Stored items from a collection:
● ● ● ● ●

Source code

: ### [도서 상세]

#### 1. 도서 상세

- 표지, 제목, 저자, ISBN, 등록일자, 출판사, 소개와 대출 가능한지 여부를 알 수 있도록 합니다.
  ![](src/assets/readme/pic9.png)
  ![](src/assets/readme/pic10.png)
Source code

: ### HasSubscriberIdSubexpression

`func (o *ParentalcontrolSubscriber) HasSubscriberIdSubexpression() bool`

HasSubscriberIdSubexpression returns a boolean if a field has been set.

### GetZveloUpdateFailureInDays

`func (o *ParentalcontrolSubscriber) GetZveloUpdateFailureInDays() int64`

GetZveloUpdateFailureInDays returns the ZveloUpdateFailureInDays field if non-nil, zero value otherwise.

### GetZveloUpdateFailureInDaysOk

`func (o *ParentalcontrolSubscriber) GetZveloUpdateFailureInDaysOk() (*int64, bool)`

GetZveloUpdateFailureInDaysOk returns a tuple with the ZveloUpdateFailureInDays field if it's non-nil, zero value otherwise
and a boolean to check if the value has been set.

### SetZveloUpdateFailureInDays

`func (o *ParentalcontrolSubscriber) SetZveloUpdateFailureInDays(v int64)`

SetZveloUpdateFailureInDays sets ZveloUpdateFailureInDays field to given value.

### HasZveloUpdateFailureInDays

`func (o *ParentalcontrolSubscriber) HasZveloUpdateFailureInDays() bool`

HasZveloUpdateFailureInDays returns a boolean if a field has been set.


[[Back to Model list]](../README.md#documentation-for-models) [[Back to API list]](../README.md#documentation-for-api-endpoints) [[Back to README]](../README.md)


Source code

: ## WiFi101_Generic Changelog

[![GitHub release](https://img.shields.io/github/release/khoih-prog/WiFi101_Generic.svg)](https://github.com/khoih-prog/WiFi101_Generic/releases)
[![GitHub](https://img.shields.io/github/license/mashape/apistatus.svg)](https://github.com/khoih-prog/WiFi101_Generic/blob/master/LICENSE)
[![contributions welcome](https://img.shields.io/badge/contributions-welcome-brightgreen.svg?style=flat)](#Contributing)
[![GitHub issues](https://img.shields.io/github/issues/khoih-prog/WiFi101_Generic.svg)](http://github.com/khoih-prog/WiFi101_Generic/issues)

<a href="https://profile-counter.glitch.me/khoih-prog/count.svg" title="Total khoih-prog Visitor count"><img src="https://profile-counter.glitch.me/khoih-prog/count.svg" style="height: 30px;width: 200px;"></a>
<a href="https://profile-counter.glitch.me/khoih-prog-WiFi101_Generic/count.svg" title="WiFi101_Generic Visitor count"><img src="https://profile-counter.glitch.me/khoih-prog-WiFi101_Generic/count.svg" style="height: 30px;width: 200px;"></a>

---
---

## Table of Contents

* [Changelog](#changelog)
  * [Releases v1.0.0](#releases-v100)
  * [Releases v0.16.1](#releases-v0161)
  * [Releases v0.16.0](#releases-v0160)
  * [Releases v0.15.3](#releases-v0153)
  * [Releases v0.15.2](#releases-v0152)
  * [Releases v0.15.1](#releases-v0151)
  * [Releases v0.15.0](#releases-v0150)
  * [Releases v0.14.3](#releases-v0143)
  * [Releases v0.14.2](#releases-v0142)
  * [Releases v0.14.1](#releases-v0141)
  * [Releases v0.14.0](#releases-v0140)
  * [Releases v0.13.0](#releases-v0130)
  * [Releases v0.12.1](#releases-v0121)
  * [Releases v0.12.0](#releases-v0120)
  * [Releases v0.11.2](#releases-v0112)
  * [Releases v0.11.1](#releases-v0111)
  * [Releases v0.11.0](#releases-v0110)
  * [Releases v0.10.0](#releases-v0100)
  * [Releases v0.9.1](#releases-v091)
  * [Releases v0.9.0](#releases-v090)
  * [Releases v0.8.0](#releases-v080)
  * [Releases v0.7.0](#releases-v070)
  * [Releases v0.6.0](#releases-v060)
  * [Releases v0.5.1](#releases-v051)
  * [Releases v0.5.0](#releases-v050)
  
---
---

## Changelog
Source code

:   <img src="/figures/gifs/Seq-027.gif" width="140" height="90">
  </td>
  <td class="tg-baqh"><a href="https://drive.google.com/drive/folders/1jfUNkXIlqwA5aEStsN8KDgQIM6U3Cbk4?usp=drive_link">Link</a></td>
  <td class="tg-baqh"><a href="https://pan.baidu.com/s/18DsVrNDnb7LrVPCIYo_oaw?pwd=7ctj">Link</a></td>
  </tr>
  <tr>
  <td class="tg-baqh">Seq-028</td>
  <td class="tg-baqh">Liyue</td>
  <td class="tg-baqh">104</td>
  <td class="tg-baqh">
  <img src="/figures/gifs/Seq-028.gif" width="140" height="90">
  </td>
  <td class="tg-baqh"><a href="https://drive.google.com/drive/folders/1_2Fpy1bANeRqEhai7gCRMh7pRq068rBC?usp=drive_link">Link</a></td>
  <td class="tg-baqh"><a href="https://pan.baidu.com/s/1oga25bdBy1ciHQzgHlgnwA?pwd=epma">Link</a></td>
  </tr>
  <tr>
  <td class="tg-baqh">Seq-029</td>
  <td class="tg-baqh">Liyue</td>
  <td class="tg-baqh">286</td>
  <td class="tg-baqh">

● ● ● ● ●

#### Exercise directions
Each line above needs to be returned exactly as it is.

#### Answer to the exercise
Source code

: ### [도서 상세]

#### 1. 도서 상세

- 표지, 제목, 저자, ISBN, 등록일자, 출판사, 소개와 대출 가능한지 여부를 알 수 있도록 합니다.
  ![](src/assets/readme/pic9.png)
  ![](src/assets/readme/pic10.png)
Source code

: ### HasSubscriberIdSubexpression

`func (o *ParentalcontrolSubscriber) HasSubscriberIdSubexpression() bool`

HasSubscriberIdSubexpression returns a boolean if a field has been set.

### GetZveloUpdateFailureInDays

`func (o *ParentalcontrolSubscriber) GetZveloUpdateFailureInDays() int64`

GetZveloUpdateFailureInDays returns the ZveloUpdateFailureInDays field if non-nil, zero value otherwise.

### GetZveloUpdateFailureInDaysOk

`func (o *ParentalcontrolSubscriber) GetZveloUpdateFailureInDaysOk() (*int64, bool)`

GetZveloUpdateFailureInDaysOk returns a tuple with the ZveloUpdateFailureInDays field if it's non-nil, zero value otherwise
and a boolean to check if the value has been set.

### SetZveloUpdateFailureInDays

`func (o *ParentalcontrolSubscriber) SetZveloUpdateFailureInDays(v int64)`

SetZveloUpdateFailureInDays sets ZveloUpdateFailureInDays field to given value.

### HasZveloUpdateFailureInDays

`func (o *ParentalcontrolSubscriber) HasZveloUpdateFailureInDays() bool`

HasZveloUpdateFailureInDays returns a boolean if a field has been set.


[[Back to Model list]](../README.md#documentation-for-models) [[Back to API list]](../README.md#documentation-for-api-endpoints) [[Back to README]](../README.md)


Source code

: ## WiFi101_Generic Changelog

[![GitHub release](https://img.shields.io/github/release/khoih-prog/WiFi101_Generic.svg)](https://github.com/khoih-prog/WiFi101_Generic/releases)
[![GitHub](https://img.shields.io/github/license/mashape/apistatus.svg)](https://github.com/khoih-prog/WiFi101_Generic/blob/master/LICENSE)
[![contributions welcome](https://img.shields.io/badge/contributions-welcome-brightgreen.svg?style=flat)](#Contributing)
[![GitHub issues](https://img.shields.io/github/issues/khoih-prog/WiFi101_Generic.svg)](http://github.com/khoih-prog/WiFi101_Generic/issues)

<a href="https://profile-counter.glitch.me/khoih-prog/count.svg" title="Total khoih-prog Visitor count"><img src="https://profile-counter.glitch.me/khoih-prog/count.svg" style="height: 30px;width: 200px;"></a>
<a href="https://profile-counter.glitch.me/khoih-prog-WiFi101_Generic/count.svg" title="WiFi101_Generic Visitor count"><img src="https://profile-counter.glitch.me/khoih-prog-WiFi101_Generic/count.svg" style="height: 30px;width: 200px;"></a>

---
---

## Table of Contents

* [Changelog](#changelog)
  * [Releases v1.0.0](#releases-v100)
  * [Releases v0.16.1](#releases-v0161)
  * [Releases v0.16.0](#releases-v0160)
  * [Releases v0.15.3](#releases-v0153)
  * [Releases v0.15.2](#releases-v0152)
  * [Releases v0.15.1](#releases-v0151)
  * [Releases v0.15.0](#releases-v0150)
  * [Releases v0.14.3](#releases-v0143)
  * [Releases v0.14.2](#releases-v0142)
  * [Releases v0.14.1](#releases-v0141)
  * [Releases v0.14.0](#releases-v0140)
  * [Releases v0.13.0](#releases-v0130)
  * [Releases v0.12.1](#releases-v0121)
  * [Releases v0.12.0](#releases-v0120)
  * [Releases v0.11.2](#releases-v0112)
  * [Releases v0.11.1](#releases-v0111)
  * [Releases v0.11.0](#releases-v0110)
  * [Releases v0.10.0](#releases-v0100)
  * [Releases v0.9.1](#releases-v091)
  * [Releases v0.9.0](#releases-v090)
  * [Releases v0.8.0](#releases-v080)
  * [Releases v0.7.0](#releases-v070)
  * [Releases v0.6.0](#releases-v060)
  * [Releases v0.5.1](#releases-v051)
  * [Releases v0.5.0](#releases-v050)
  
---
---

## Changelog
Source code

:   <img src="/figures/gifs/Seq-027.gif" width="140" height="90">
  </td>
  <td class="tg-baqh"><a href="https://drive.google.com/drive/folders/1jfUNkXIlqwA5aEStsN8KDgQIM6U3Cbk4?usp=drive_link">Link</a></td>
  <td class="tg-baqh"><a href="https://pan.baidu.com/s/18DsVrNDnb7LrVPCIYo_oaw?pwd=7ctj">Link</a></td>
  </tr>
  <tr>
  <td class="tg-baqh">Seq-028</td>
  <td class="tg-baqh">Liyue</td>
  <td class="tg-baqh">104</td>
  <td class="tg-baqh">
  <img src="/figures/gifs/Seq-028.gif" width="140" height="90">
  </td>
  <td class="tg-baqh"><a href="https://drive.google.com/drive/folders/1_2Fpy1bANeRqEhai7gCRMh7pRq068rBC?usp=drive_link">Link</a></td>
  <td class="tg-baqh"><a href="https://pan.baidu.com/s/1oga25bdBy1ciHQzgHlgnwA?pwd=epma">Link</a></td>
  </tr>
  <tr>
  <td class="tg-baqh">Seq-029</td>
  <td class="tg-baqh">Liyue</td>
  <td class="tg-baqh">286</td>
  <td class="tg-baqh">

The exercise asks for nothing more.